Thigala

Regions with significant populations

Languages
- Kannada, Tamil

Religion
- Hinduism

Related ethnic groups
- Vanniyar · Agnivansha

= Thigala =

Social group

Thigala (/ta/) (or Tigalas) is a social group found in Karnataka and Tamil Nadu, India, particularly the city of Bengaluru and in Southern Karnataka. Historically, the Thigala people were known for their expertise in horticulture and the cultivation of the flowers. Hyder Ali brought the Thigala people for the development of Lalbagh gardening then they played a major role in making Bangalore as Flower City.

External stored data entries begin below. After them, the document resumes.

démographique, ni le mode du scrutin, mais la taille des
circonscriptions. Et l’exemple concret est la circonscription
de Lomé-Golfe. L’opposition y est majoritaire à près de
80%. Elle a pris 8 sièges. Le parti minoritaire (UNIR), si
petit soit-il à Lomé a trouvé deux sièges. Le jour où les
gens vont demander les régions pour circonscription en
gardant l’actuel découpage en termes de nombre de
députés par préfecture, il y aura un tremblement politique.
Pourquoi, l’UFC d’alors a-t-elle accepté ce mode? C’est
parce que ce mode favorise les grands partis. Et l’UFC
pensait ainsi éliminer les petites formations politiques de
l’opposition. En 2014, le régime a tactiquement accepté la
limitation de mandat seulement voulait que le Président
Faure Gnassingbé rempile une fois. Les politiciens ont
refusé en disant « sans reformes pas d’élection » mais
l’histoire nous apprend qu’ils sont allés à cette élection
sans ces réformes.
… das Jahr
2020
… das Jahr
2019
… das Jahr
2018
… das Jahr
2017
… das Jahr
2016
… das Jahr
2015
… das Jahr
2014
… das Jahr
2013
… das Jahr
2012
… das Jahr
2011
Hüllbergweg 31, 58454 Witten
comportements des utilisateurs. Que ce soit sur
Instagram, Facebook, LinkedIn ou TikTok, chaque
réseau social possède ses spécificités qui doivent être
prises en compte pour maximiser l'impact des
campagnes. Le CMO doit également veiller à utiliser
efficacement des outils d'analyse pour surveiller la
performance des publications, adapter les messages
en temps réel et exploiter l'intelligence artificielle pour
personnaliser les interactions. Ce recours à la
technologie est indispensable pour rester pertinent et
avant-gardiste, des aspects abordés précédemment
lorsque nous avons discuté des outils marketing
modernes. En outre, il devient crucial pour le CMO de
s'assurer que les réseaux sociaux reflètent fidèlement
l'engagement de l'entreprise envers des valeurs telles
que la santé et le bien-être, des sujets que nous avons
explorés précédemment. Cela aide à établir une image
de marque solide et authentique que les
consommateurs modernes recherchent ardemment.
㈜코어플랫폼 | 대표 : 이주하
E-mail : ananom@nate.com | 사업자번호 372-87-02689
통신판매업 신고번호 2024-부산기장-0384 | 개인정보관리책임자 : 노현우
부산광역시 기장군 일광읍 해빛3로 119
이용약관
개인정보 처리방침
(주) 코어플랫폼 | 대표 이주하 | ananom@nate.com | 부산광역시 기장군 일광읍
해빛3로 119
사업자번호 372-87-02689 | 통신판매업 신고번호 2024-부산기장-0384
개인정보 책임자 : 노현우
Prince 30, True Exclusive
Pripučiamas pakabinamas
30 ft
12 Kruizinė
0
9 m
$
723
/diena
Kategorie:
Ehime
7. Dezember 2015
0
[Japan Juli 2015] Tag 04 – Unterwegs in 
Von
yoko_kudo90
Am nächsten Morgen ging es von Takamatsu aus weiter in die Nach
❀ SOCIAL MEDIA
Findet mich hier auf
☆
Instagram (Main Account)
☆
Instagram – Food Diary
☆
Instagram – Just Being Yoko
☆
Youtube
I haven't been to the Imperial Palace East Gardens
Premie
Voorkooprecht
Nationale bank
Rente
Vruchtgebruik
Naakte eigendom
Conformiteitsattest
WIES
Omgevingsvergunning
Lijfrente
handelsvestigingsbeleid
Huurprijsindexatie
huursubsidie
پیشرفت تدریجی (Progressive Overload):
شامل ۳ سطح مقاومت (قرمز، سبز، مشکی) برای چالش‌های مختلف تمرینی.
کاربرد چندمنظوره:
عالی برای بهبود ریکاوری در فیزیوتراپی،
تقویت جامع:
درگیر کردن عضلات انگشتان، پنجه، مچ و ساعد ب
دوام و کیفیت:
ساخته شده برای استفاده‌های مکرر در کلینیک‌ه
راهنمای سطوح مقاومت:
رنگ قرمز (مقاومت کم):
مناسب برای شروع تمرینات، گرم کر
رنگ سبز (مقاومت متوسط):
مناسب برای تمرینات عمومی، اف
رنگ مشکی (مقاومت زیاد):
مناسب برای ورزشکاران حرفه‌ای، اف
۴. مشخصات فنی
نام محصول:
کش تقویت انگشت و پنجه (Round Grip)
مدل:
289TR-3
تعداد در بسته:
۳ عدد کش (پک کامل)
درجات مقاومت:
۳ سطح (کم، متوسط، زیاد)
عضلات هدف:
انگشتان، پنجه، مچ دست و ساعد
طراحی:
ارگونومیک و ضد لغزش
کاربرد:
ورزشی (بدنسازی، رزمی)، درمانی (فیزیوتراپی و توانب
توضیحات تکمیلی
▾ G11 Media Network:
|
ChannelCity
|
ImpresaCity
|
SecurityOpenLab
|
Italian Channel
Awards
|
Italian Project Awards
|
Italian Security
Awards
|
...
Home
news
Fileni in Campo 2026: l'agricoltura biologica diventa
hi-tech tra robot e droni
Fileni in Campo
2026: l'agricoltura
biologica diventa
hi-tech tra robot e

Their main deities are Draupadi and Dharmaraya Swamy. There is a Dharmaraya temple in Thigalarapete which was built in the 11th century AD. Kempegowda, the founder of Bangalore, built four gopuras with this temple as the centre of the city. The Karaga festival is celebrated in Narasapura, Kolar, Bangalore, Hosakote, Anekal, Malur, Jakkasandra, Immadahalli, Mayasandra, Huskur, Ramagondanahalli, Bethamangala, Varthur, Doopanahalli, Chunchagatta, Vokkaleri, Vijayapura, Lakkur, Thornahalli, Bellandur and in other towns where Thigalas are highly located.